Again Apsara Menaka is mentioned as mother of Puru king Bharata the founder of the Bharata lineage of kings. Finally a women of Gangeya origin (the epic would like us to believe that she was was the river Ganga) married Kuru king Santanu, to beget the most famous Gangeya viz. the greatest Kuru warrior Bhishma. Similarly a women of Tapatya origin which the epic portray as the river Tapati (in Maharashtra) married Bharata king Samvarana. She gave rise to the famous king Kuru, who founded the Kuru royal lineage. Samvarana (or rather many kings in his lineage) is mentioned as living in the region of Sindhu river (after they got banished by the Panchalas from their native kingdom). This will make Samvarana (or many kings in his lineage) linked to the Indus Valley! They are mentioned as living there for many (1000) years.

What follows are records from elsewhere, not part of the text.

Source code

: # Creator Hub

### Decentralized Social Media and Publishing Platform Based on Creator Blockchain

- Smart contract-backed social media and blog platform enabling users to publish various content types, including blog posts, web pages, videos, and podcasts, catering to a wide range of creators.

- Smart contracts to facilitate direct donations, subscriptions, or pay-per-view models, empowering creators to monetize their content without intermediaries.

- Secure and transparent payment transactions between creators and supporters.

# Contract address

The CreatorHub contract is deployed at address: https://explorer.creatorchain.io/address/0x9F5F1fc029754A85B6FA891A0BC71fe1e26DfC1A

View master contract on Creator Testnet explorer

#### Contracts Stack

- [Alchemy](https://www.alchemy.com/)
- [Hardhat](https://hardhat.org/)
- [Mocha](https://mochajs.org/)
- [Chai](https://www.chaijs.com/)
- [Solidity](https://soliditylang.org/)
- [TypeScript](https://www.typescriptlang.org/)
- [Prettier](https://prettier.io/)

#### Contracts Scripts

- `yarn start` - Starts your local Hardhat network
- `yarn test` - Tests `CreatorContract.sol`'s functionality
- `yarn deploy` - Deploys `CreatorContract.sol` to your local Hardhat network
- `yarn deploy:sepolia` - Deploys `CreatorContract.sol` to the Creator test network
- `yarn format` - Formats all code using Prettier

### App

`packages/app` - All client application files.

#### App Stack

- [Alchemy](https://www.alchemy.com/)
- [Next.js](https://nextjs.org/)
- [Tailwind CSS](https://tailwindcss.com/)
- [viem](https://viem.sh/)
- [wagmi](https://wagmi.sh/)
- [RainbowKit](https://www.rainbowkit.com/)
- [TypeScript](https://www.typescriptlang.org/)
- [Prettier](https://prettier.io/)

Thus, I consider the origin of the Aila-Puru-Bharata-Kuru lineage as trans-Himalayan, but not far like other researchers think, but in the immediate neighborhood, viz. Tibet. This Tibetan region was then in a cultural continuum with Indian region, which contained with in it, similar but distinct native cultures of the native tribes like the Yakshas (southern-Tibet, Nepal, pockets in southern-India, Srilanka), the Gandharvas (south-eastern-Tibet, Kasmir region, Saraswati region, other pockets in India, northern Pakistan, Afganistan), the Nagas (Tibet, India, northern Pakistan, Burma, China(?)), the Rakshasas (India and Srilanka), the Kinnaras (Kinnaur region of Himachal-pradesh), the Vanaras (Southern India) and the Asuras (Southern Tibet, India (Bihar, central India, south & west coastal region of India, Saraswati basin) , Pakistan, Afganistan, Iran). Describing the Aila-Puru-Bharata-Kuru lineage as different from this native people is meaningless since they belong to the same cultural continuum as others and had heavy doze of genetic addition from the so called others who are considered as natives, in comparison to their attributed foreign origin.
The Aila-Puru-Bharata-Kuru lineage
Some researches do not consider Aila-Puru-Bharata-Kuru lineage as a continuous lineage starting from Aila and ending in Kuru. Some tent to consider them as allied tribes and some others as contemporary tribes and yet others change the order of the sequence. I tent to consider them as a continuous lineage starting from Aila and ending in Kuru as described in Mahabharata until I fully analyze the data available against this view.